Las revoluciones del Atlántico tuvieron causas individuales, pero también algunas similares o comunes. El evento central fue el precursor de la guerra de los Siete Años (1756-1763), en la que no solo se vieron afectadas las potencias coloniales de Francia, Inglaterra y España, sino también sus pertenencias en África occidental y América. Los altos gastos militares de las potencias coloniales condujeron a una deuda severa, que trataron de revertir mediante el control y las medidas de reforma económica sobre sus poblaciones en Europa y en el extranjero.[9]​ Como resultado, una parte de la población de altos impuestos sintió, particularmente en las colonias cargadas, un trato injusto económico y la representación en las instituciones políticas no era suficiente.

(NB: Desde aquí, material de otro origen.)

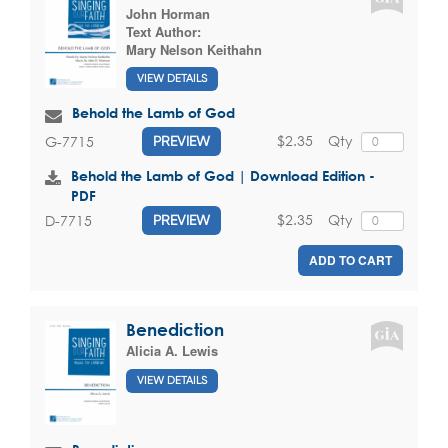
John Horman
Text Author:
Mary Nelson Keithahn
VIEW DETAILS
Behold the Lamb of God
$2.35
Qty
G-7715
PREVIEW
Behold the Lamb of God | Download Edition -
PDF
$2.35
Qty
D-7715
PREVIEW
ADD TO CART
Benediction
Alicia A. Lewis
VIEW DETAILS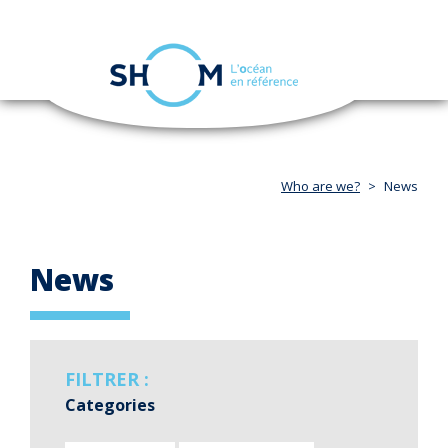
Cookies management panel
Toggle
navigation
Skip
to
main
content
Who are we?
News
News
FILTRER :
Categories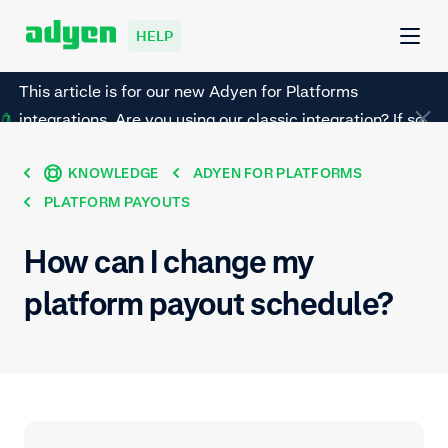
HELP
This article is for our new Adyen for Platforms
integrations. Are you using our classic integration? If so,
refer to this page instead.
KNOWLEDGE
ADYEN FOR PLATFORMS
PLATFORM PAYOUTS
How can I change my
platform payout schedule?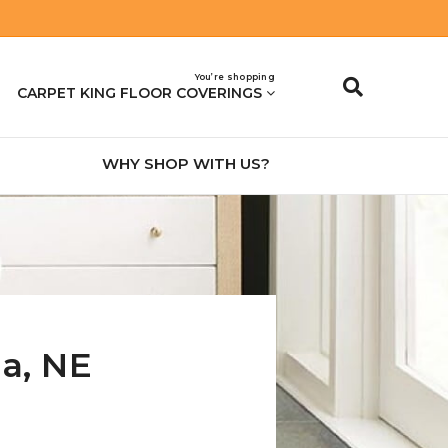
You’re shopping
CARPET KING FLOOR COVERINGS
WHY SHOP WITH US?
na
,
NE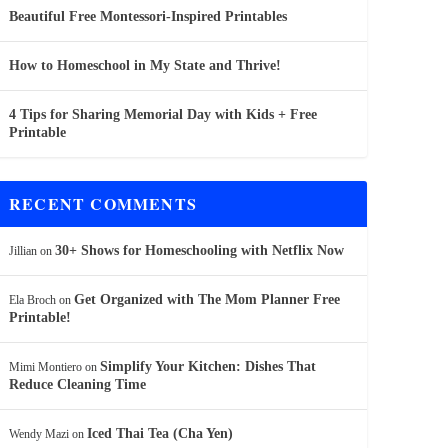
Beautiful Free Montessori-Inspired Printables
How to Homeschool in My State and Thrive!
4 Tips for Sharing Memorial Day with Kids + Free
Printable
RECENT COMMENTS
30+ Shows for Homeschooling with Netflix Now
Jillian
on
Get Organized with The Mom Planner Free
Ela Broch
on
Printable!
Simplify Your Kitchen: Dishes That
Mimi Montiero
on
Reduce Cleaning Time
Iced Thai Tea (Cha Yen)
Wendy Mazi
on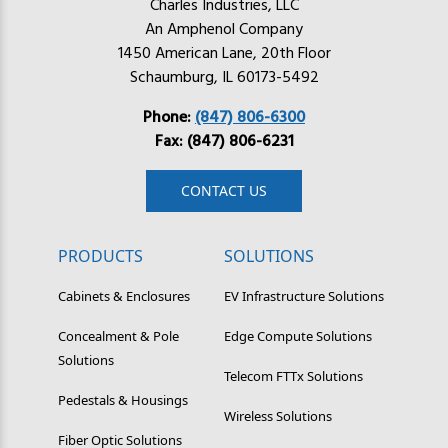
Charles Industries, LLC
An Amphenol Company
1450 American Lane, 20th Floor
Schaumburg, IL 60173-5492
Phone:
(847) 806-6300
Fax: (847) 806-6231
CONTACT US
PRODUCTS
SOLUTIONS
Cabinets & Enclosures
EV Infrastructure Solutions
Concealment & Pole
Edge Compute Solutions
Solutions
Telecom FTTx Solutions
Pedestals & Housings
Wireless Solutions
Fiber Optic Solutions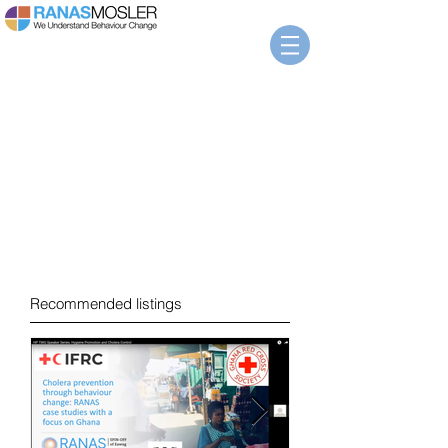
News
Recommended listings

Sin embargo, aunque en Francia se estaba negando la abolición de los privilegios en las fincas todavía dominadas por los feudales en una sociedad de castas, la población blanca de las Américas estaba mucho menos organizada jerárquicamente y estaba más interesada en conservar el statu quo. Tanto las élites intelectuales de Europa como las de las colonias fueron influenciadas por las ideas de la Ilustración, con una creciente fe en el progreso. Esto les permitió legitimar la revuelta contra el viejo orden y la introducción de las formas republicanas de gobierno y, por lo tanto, para invocar conceptos como la soberanía popular, la independencia nacional y los derechos humanos (incluso si no se implementaban de manera consistente). Para que estas ideas se propagaran al otro lado del Atlántico, así como las respectivas experiencias prácticas con redes en las que los periódicos, folletos y libros fueron intercambiados eran, como requisito previo, la creación de espacios públicos en cafés, clubes políticos y sociedades científicas.[10]

Varios hilos de conexión entre estos diversos levantamientos incluyen una preocupación por los derechos humanos y la libertad del individuo; una idea (a menudo basada en John Locke o Jean-Jacques Rousseau) de la soberanía popular; la creencia en un contrato social, que a su vez fue codificado a menudo en constituciones escritas; un cierto complejo de convicciones religiosas con frecuencia asociado con el deísmo de Voltaire o el agnosticismo, y caracterizado por la veneración de la razón; y un aborrecimiento del feudalismo y a menudo de la propia monarquía. Las revoluciones atlánticas también tenían muchos símbolos compartidos, incluyendo el nombre patriota, utilizado por tantos grupos revolucionarios, y el eslogan de la Libertad (Lady Liberty o Marianne), esto es, el gorro frigio, el árbol de la libertad o el polo de la libertad, y así sucesivamente.